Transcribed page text
========

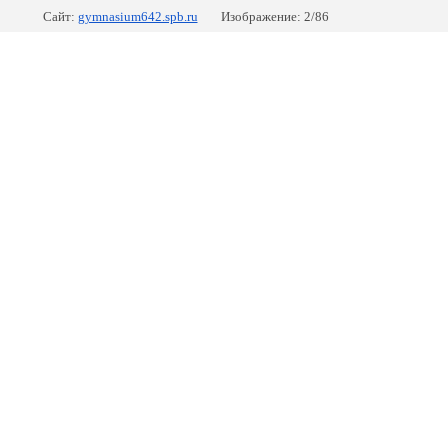
Сайт:
gymnasium642.spb.ru
Изображение: 2/86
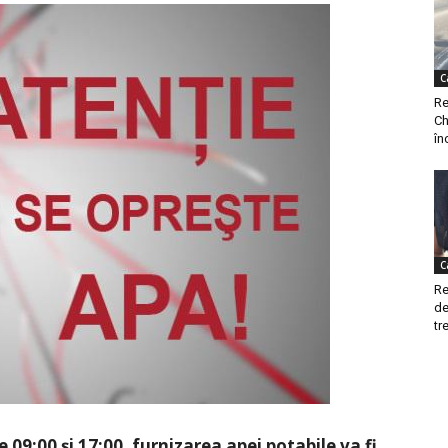
C
Re
Ch
în
C
Re
de
tre
e 09:00 și 17:00, furnizarea apei potabile va fi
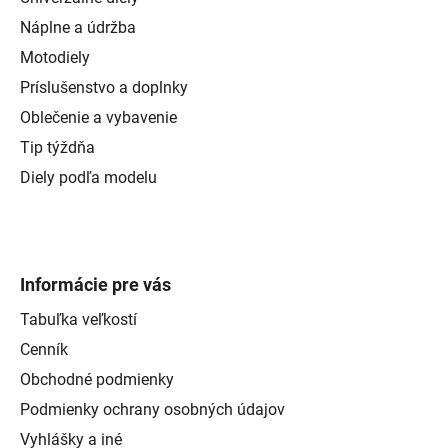
Náplne a údržba
Motodiely
Príslušenstvo a doplnky
Oblečenie a vybavenie
Tip týždňa
Diely podľa modelu
Informácie pre vás
Tabuľka veľkostí
Cenník
Obchodné podmienky
Podmienky ochrany osobných údajov
Vyhlášky a iné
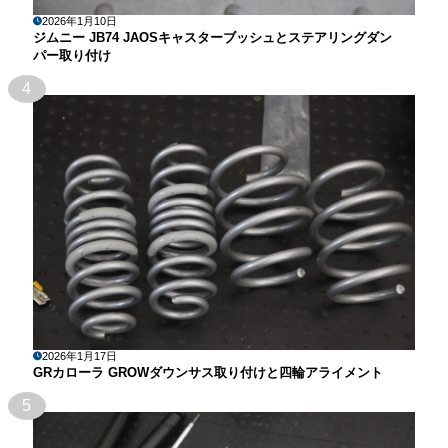
2026年1月10日
ジムニー JB74 JAOSキャスターブッシュとステアリングダン
パー取り付け
4
2026年1月17日
GRカローラ GROWダウンサス取り付けと四輪アライメント
5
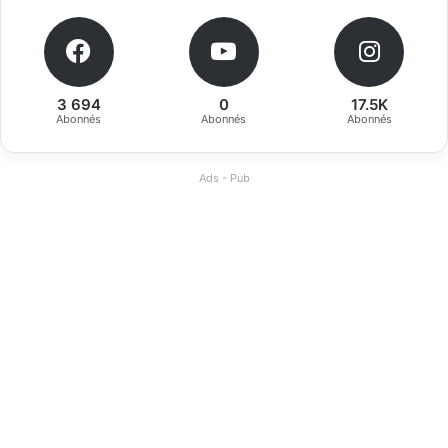
3 694
0
17.5K
Abonnés
Abonnés
Abonnés
Ads - Pub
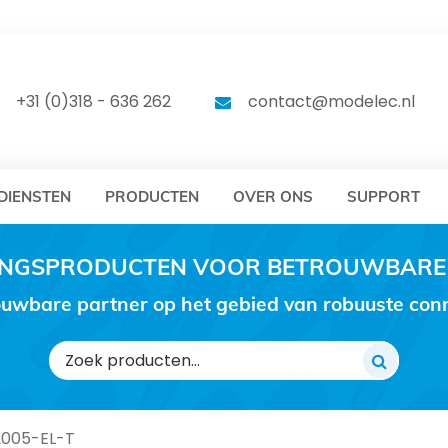
DELEC
MODELEC
+31 (0)318 - 636 262
contact@modelec.nl
DIENSTEN
PRODUCTEN
OVER ONS
SUPPORT
RINGSPRODUCTEN VOOR BETROUWBARE
uwbare partner op het gebied van robuuste conne
Zoeken
naar:
005-EL-T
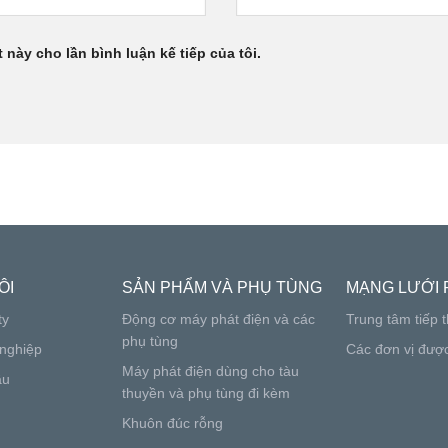
 này cho lần bình luận kế tiếp của tôi.
ÔI
SẢN PHẨM VÀ PHỤ TÙNG
MẠNG LƯỚI 
ty
Động cơ máy phát điện và các
Trung tâm tiếp t
phụ tùng
nghiệp
Các đơn vị đượ
Máy phát điện dùng cho tàu
ầu
thuyền và phụ tùng đi kèm
Khuôn đúc rỗng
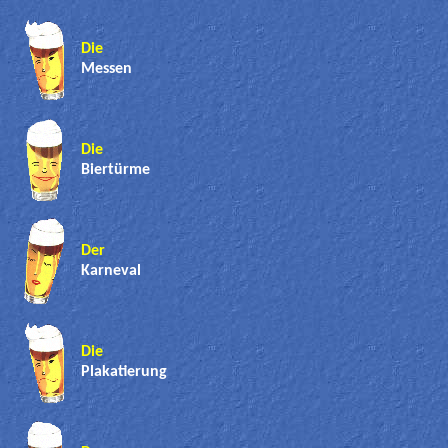
Die
Messen
Die
Biertürme
Der
Karneval
Die
Plakatierung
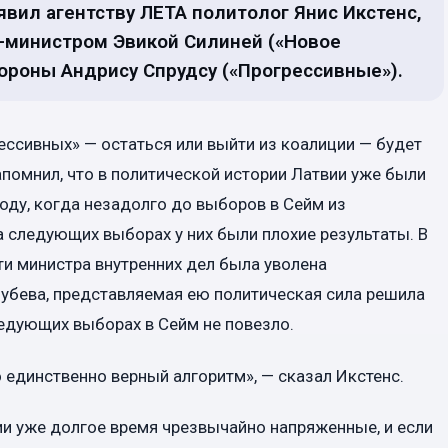
аявил агентству ЛЕТА политолог Янис Икстенс,
министром Эвикой Силиней («Новое
ороны Андрису Спрудсу («Прогрессивные»).
ессивных» — остаться или выйти из коалиции — будет
апомнил, что в политической истории Латвии уже были
оду, когда незадолго до выборов в Сейм из
а следующих выборах у них были плохие результаты. В
ти министра внутренних дел была уволена
лубева, представляемая ею политическая сила решила
ледующих выборах в Сейм не повезло.
 единственно верный алгоритм», — сказал Икстенс.
ии уже долгое время чрезвычайно напряженные, и если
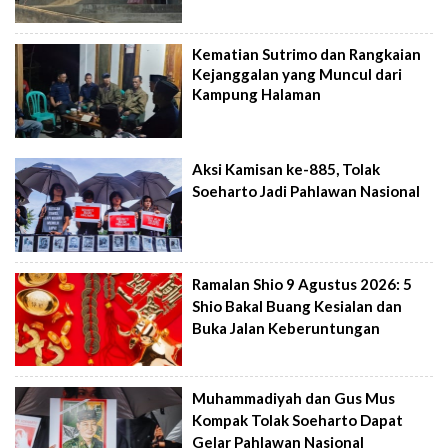
Kematian Sutrimo dan Rangkaian
Kejanggalan yang Muncul dari
Kampung Halaman
Aksi Kamisan ke-885, Tolak
Soeharto Jadi Pahlawan Nasional
Ramalan Shio 9 Agustus 2026: 5
Shio Bakal Buang Kesialan dan
Buka Jalan Keberuntungan
Muhammadiyah dan Gus Mus
Kompak Tolak Soeharto Dapat
Gelar Pahlawan Nasional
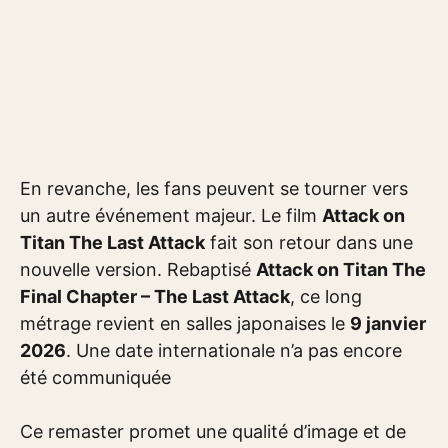
En revanche, les fans peuvent se tourner vers
un autre événement majeur. Le film
Attack on
Titan The Last Attack
fait son retour dans une
nouvelle version. Rebaptisé
Attack on Titan The
Final Chapter – The Last Attack
, ce long
métrage revient en salles japonaises le
9 janvier
2026
. Une date internationale n’a pas encore
été communiquée
Ce remaster promet une qualité d’image et de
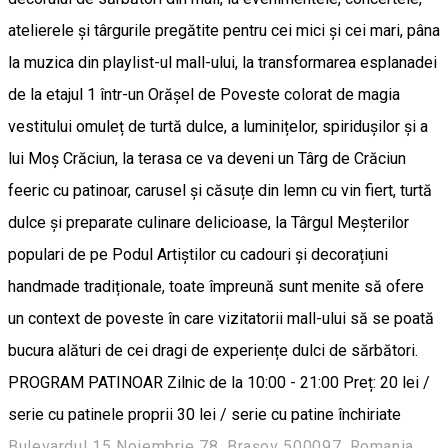
atelierele și târgurile pregătite pentru cei mici și cei mari, pâna
la muzica din playlist-ul mall-ului, la transformarea esplanadei
de la etajul 1 într-un Orășel de Poveste colorat de magia
vestitului omuleț de turtă dulce, a luminițelor, spiridușilor și a
lui Moș Crăciun, la terasa ce va deveni un Târg de Crăciun
feeric cu patinoar, carusel și căsuțe din lemn cu vin fiert, turtă
dulce și preparate culinare delicioase, la Târgul Meșterilor
populari de pe Podul Artiștilor cu cadouri și decorațiuni
handmade tradiționale, toate împreună sunt menite să ofere
un context de poveste în care vizitatorii mall-ului să se poată
bucura alături de cei dragi de experiențe dulci de sărbători.
PROGRAM PATINOAR Zilnic de la 10:00 - 21:00 Preț: 20 lei /
serie cu patinele proprii 30 lei / serie cu patine închiriate
Bulevardul 15 Noiembrie 78, Brașov 500097, Romania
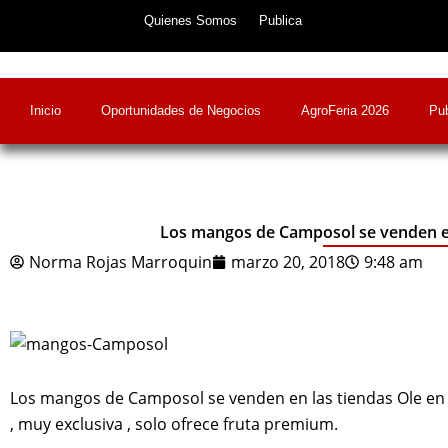
Skip
Quienes Somos
Publica
to
content
Inicio
Oportunidades de Negocios
AgroFeria 2026
Pub
Los mangos de Camposol se venden en
Norma Rojas Marroquin
marzo 20, 2018
9:48 am
Los mangos de Camposol se venden en las tiendas Ole en 
, muy exclusiva , solo ofrece fruta premium.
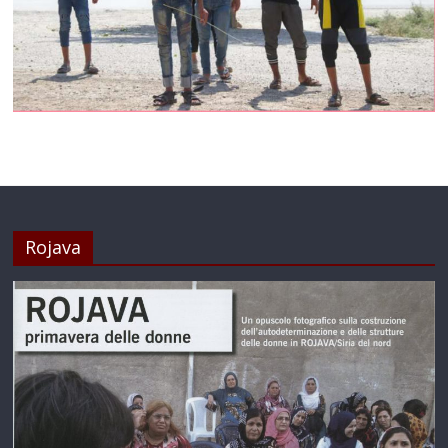
Rojava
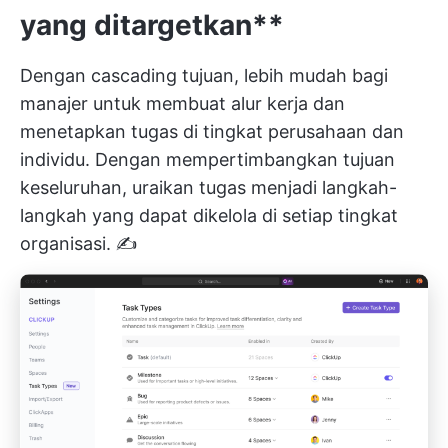
yang ditargetkan**
Dengan cascading tujuan, lebih mudah bagi
manajer untuk membuat alur kerja dan
menetapkan tugas di tingkat perusahaan dan
individu. Dengan mempertimbangkan tujuan
keseluruhan, uraikan tugas menjadi langkah-
langkah yang dapat dikelola di setiap tingkat
organisasi. ✍️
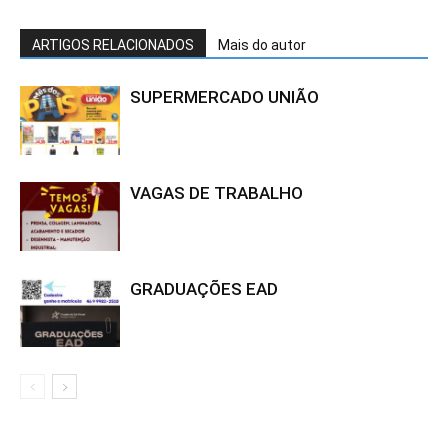
ARTIGOS RELACIONADOS
Mais do autor
SUPERMERCADO UNIÃO
VAGAS DE TRABALHO
GRADUAÇÕES EAD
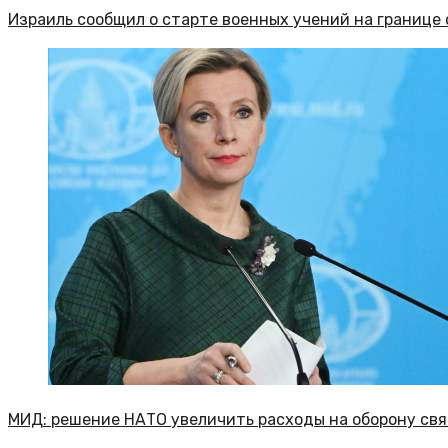
Израиль сообщил о старте военных учений на границе
МИД: решение НАТО увеличить расходы на оборону св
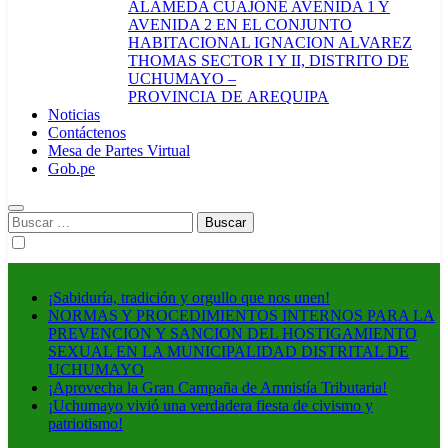
ALAMEDA CUAJONE AVENIDA 1 Y
AVENIDA 2 EN EL CONJUNTO
HABITACIONAL IGNACION ALVAREZ
THOMAS SECTOR I Y II, DISTRITO DE
UCHUMAYO –
PROVINCIA DE AREQUIPA
Noticias
Contáctenos
Mesa de Partes Virtual
Gob.pe
Buscar:
¡Sabiduría, tradición y orgullo que nos unen!
NORMAS Y PROCEDIMIENTOS INTERNOS PARA LA
PREVENCION Y SANCION DEL HOSTIGAMIENTO
SEXUAL EN LA MUNICIPALIDAD DISTRITAL DE
UCHUMAYO
¡Aprovecha la Gran Campaña de Amnistía Tributaria!
¡Uchumayo vivió una verdadera fiesta de civismo y
patriotismo!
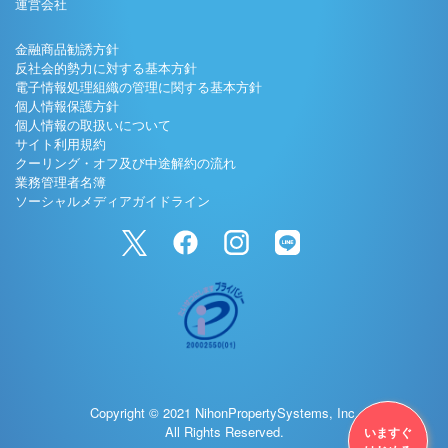
運営会社
金融商品勧誘方針
反社会的勢力に対する基本方針
電子情報処理組織の管理に関する基本方針
個人情報保護方針
個人情報の取扱いについて
サイト利用規約
クーリング・オフ及び中途解約の流れ
業務管理者名簿
ソーシャルメディアガイドライン
Copyright © 2021 NihonPropertySystems, Inc.
All Rights Reserved.
いますぐ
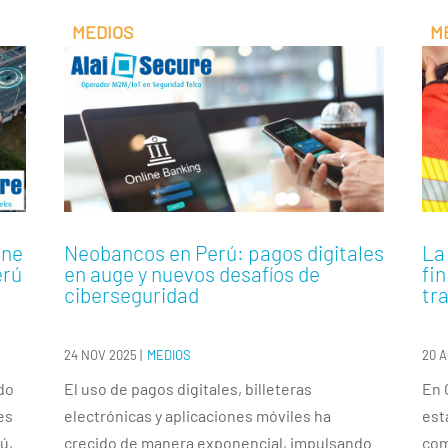
ene
Neobancos en Perú: pagos digitales
La 
erú
en auge y nuevos desafíos de
fi
ciberseguridad
tr
24 NOV 2025
|
MEDIOS
20 
ndo
El uso de pagos digitales, billeteras
En 
es
electrónicas y aplicaciones móviles ha
est
rú,
crecido de manera exponencial, impulsando
com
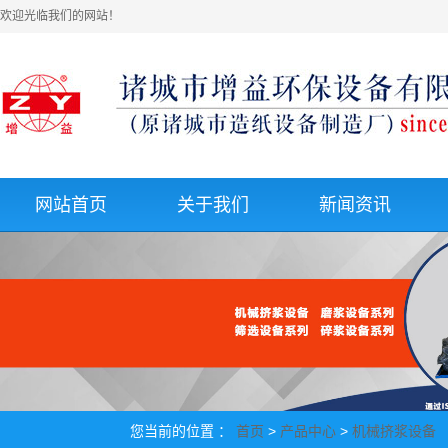
欢迎光临我们的网站！
网站首页
关于我们
新闻资讯
企业介绍
公司新闻
荣誉资质
行业动态
发展历程
技术资讯
您当前的位置 ：
首页
>
产品中心
>
机械挤浆设备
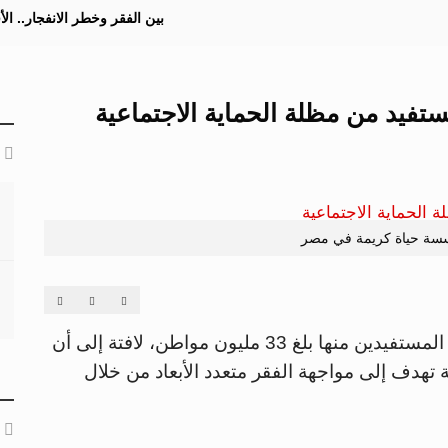
بين الفقر وخطر الانفجار.. ا
سة حياة كريمة في مصر
في مصر أن عدد المستفيدين منها بلغ 33 مليون مواطن، لافتة إلى أن
 تهدف إلى مواجهة الفقر متعدد الأبعاد من خلال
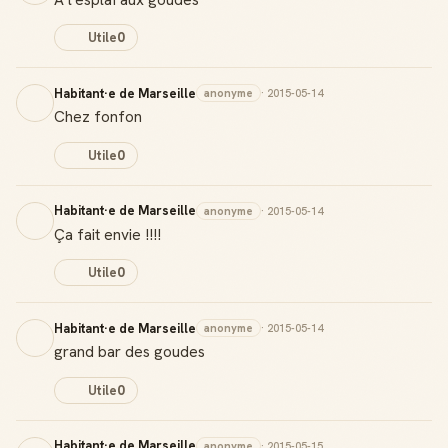
Utile
0
Habitant·e de Marseille
anonyme
· 2015-05-14
Chez fonfon
Utile
0
Habitant·e de Marseille
anonyme
· 2015-05-14
Ça fait envie !!!!
Utile
0
Habitant·e de Marseille
anonyme
· 2015-05-14
grand bar des goudes
Utile
0
Habitant·e de Marseille
anonyme
· 2015-05-15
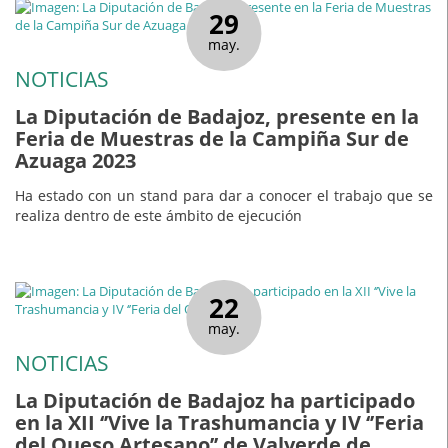
29
may.
NOTICIAS
La Diputación de Badajoz, presente en la
Feria de Muestras de la Campiña Sur de
Azuaga 2023
Ha estado con un stand para dar a conocer el trabajo que se
realiza dentro de este ámbito de ejecución
22
may.
NOTICIAS
La Diputación de Badajoz ha participado
en la XII ‘’Vive la Trashumancia y IV ‘’Feria
del Queso Artesano’’ de Valverde de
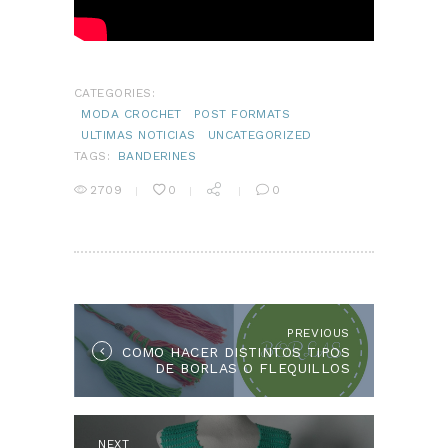
CATEGORIES:
MODA CROCHET
POST FORMATS
ULTIMAS NOTICIAS
UNCATEGORIZED
TAGS:
BANDERINES
2709
0
0
NAVEGACIÓN
DE
ENTRADAS
PREVIOUS
Previous
COMO HACER DISTINTOS TIPOS
post:
DE BORLAS O FLEQUILLOS
NEXT
Next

========

**TASK ITEM**.
Set out everything from the start of the material down to the line containing "Plakatierung" as a Markdown table with the columns Row and Line, numbering each line and leaving out blank lines and the pictures.

**PROBLEM SOLUTION**.
| Row | Line |
|---|---|
| 1 | Сайт: |
| 2 | gymnasium642.spb.ru |
| 3 | Изображение: 2/86 |
| 4 | C |
| 5 | Re |
| 6 | Ch |
| 7 | în |
| 8 | C |
| 9 | Re |
| 10 | de |
| 11 | tre |
| 12 | e 09:00 și 17:00, furnizarea apei potabile va fi |
| 13 | Náplne a údržba |
| 14 | Motodiely |
| 15 | Príslušenstvo a doplnky |
| 16 | Oblečenie a vybavenie |
| 17 | Tip týždňa |
| 18 | Diely podľa modelu |
| 19 | Informácie pre vás |
| 20 | Tabuľka veľkostí |
| 21 | Cenník |
| 22 | Obchodné podmienky |
| 23 | Podmienky ochrany osobných údajov |
| 24 | Vyhlášky a iné |
| 25 | 2026年1月10日 |
| 26 | ジムニー JB74 JAOSキャスターブッシュとステアリングダン |
| 27 | パー取り付け |
| 28 | 4 |
| 29 | 2026年1月17日 |
| 30 | GRカローラ GROWダウンサス取り付けと四輪アライメント |
| 31 | 5 |
| 32 | 3 694 |
| 33 | 0 |
| 34 | 17.5K |
| 35 | Abonnés |
| 36 | Abonnés |
| 37 | Abonnés |
| 38 | Ads - Pub |
| 39 | DELEC |
| 40 | MODELEC |
| 41 | +31 (0)318 - 636 262 |
| 42 | contact@modelec.nl |
| 43 | DIENSTEN |
| 44 | PRODUCTEN |
| 45 | OVER ONS |
| 46 | SUPPORT |
| 47 | RINGSPRODUCTEN VOOR BETROUWBARE |
| 48 | uwbare partner op het gebied van robuuste conne |
| 49 | Zoeken |
| 50 | naar: |
| 51 | 005-EL-T |
| 52 |  này cho lần bình luận kế tiếp của tôi. |
| 53 | ÔI |
| 54 | SẢN PHẨM VÀ PHỤ TÙNG |
| 55 | MẠNG LƯỚI  |
| 56 | ty |
| 57 | Động cơ máy phát điện và các |
| 58 | Trung tâm tiếp t |
| 59 | phụ tùng |
| 60 | nghiệp |
| 61 | Các đơn vị đượ |
| 62 | Máy phát điện dùng cho tàu |
| 63 | ầu |
| 64 | thuyền và phụ tùng đi kèm |
| 65 | Khuôn đúc rỗng |
| 66 | Die |
| 67 | Messen |
| 68 | Die |
| 69 | Biertürme |
| 70 | Der |
| 71 | Karneval |
| 72 | Die |
| 73 | Plakatierung |